Stored dataset items:
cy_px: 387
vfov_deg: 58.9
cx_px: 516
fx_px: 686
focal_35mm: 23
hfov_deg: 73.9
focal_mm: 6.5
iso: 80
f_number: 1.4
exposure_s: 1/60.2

==

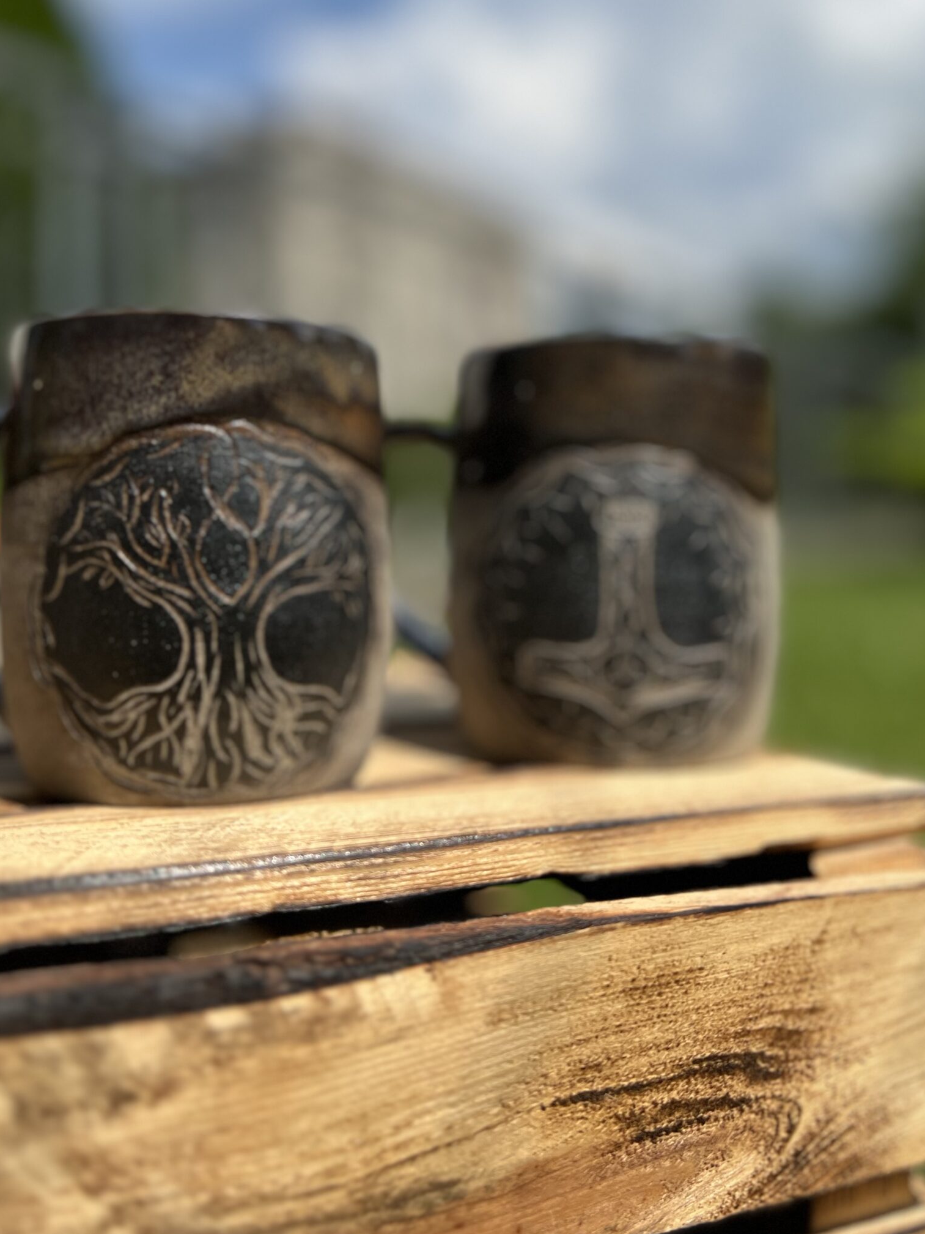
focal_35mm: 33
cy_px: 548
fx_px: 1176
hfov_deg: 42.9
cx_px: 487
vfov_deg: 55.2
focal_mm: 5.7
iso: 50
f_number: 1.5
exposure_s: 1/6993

...

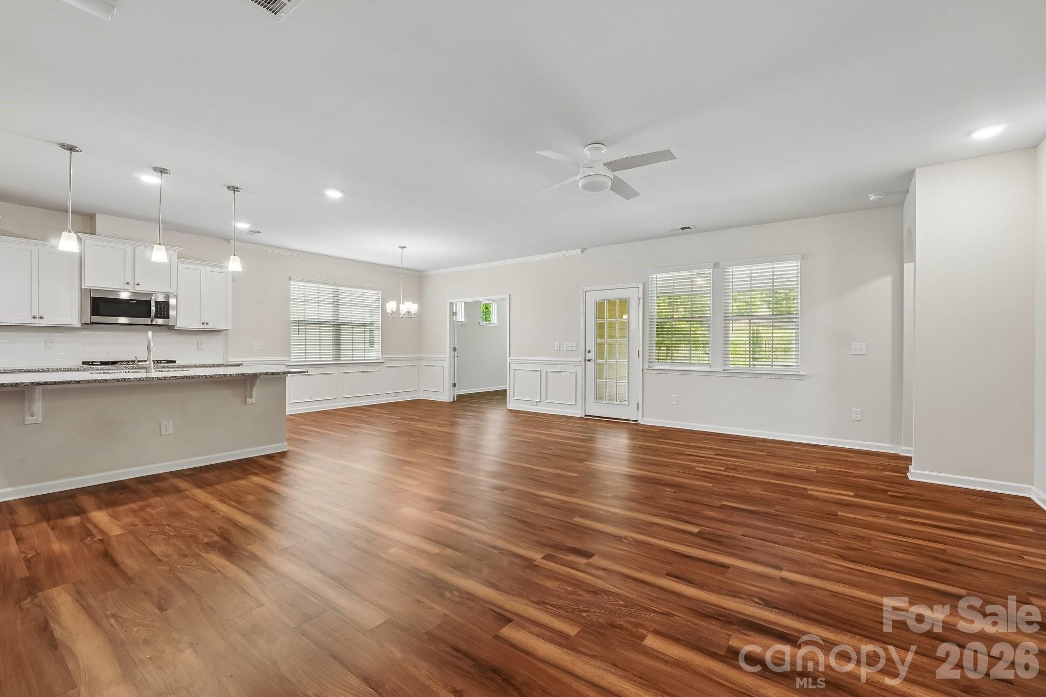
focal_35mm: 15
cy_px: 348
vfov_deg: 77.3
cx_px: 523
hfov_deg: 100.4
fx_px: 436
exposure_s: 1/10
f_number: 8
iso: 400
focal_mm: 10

| Requirement |
Please output exactly the lines between the one holding "focal_35mm: 23" and the one holding "exposure_s: 1/60.2" in the records above, inclusive, and nothing more.

| Exercise solution |
focal_35mm: 23
hfov_deg: 73.9
focal_mm: 6.5
iso: 80
f_number: 1.4
exposure_s: 1/60.2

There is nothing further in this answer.